- **WHAT THE EXERCISE ASKS**: In the entries below, every line with the string "will" is to be reported.

[Recorded data]
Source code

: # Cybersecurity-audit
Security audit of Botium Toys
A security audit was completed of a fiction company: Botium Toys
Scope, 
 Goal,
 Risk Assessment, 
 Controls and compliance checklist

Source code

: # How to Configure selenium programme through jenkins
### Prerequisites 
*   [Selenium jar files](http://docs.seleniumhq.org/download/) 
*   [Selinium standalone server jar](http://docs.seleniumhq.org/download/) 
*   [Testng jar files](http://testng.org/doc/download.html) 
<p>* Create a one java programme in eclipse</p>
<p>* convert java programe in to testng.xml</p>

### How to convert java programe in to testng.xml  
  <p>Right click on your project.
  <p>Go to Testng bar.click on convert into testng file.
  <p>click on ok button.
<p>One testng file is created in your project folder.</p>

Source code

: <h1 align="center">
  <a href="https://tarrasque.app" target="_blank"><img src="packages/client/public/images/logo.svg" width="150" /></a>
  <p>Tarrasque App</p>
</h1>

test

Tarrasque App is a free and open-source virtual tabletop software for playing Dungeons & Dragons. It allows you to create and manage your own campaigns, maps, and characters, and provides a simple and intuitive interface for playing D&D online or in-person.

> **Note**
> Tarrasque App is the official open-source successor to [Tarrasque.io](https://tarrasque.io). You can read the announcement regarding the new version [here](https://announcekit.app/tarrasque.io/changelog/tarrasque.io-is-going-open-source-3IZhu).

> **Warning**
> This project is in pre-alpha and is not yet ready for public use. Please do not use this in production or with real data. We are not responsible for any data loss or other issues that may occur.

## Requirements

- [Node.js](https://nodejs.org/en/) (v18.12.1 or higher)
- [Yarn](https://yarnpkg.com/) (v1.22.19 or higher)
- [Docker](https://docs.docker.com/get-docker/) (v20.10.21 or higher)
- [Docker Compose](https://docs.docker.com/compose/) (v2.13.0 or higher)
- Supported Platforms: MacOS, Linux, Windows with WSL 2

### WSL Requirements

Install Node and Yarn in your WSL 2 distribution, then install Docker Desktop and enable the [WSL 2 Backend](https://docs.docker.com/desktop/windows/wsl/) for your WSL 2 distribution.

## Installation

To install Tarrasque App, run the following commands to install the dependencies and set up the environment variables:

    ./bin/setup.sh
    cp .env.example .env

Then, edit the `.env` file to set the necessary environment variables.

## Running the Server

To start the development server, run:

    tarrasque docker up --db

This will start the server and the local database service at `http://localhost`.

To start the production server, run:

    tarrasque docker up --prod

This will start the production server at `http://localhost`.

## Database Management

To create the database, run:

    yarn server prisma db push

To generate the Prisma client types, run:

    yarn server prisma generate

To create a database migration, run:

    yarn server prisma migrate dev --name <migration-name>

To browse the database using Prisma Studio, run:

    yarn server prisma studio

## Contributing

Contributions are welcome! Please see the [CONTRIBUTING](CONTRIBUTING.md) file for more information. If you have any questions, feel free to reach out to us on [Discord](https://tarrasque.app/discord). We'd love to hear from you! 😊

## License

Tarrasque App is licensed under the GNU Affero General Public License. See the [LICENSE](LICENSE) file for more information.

- **EXERCISE ANSWER**:
This will start the server and the local database service at `http://localhost`.
This will start the production server at `http://localhost`.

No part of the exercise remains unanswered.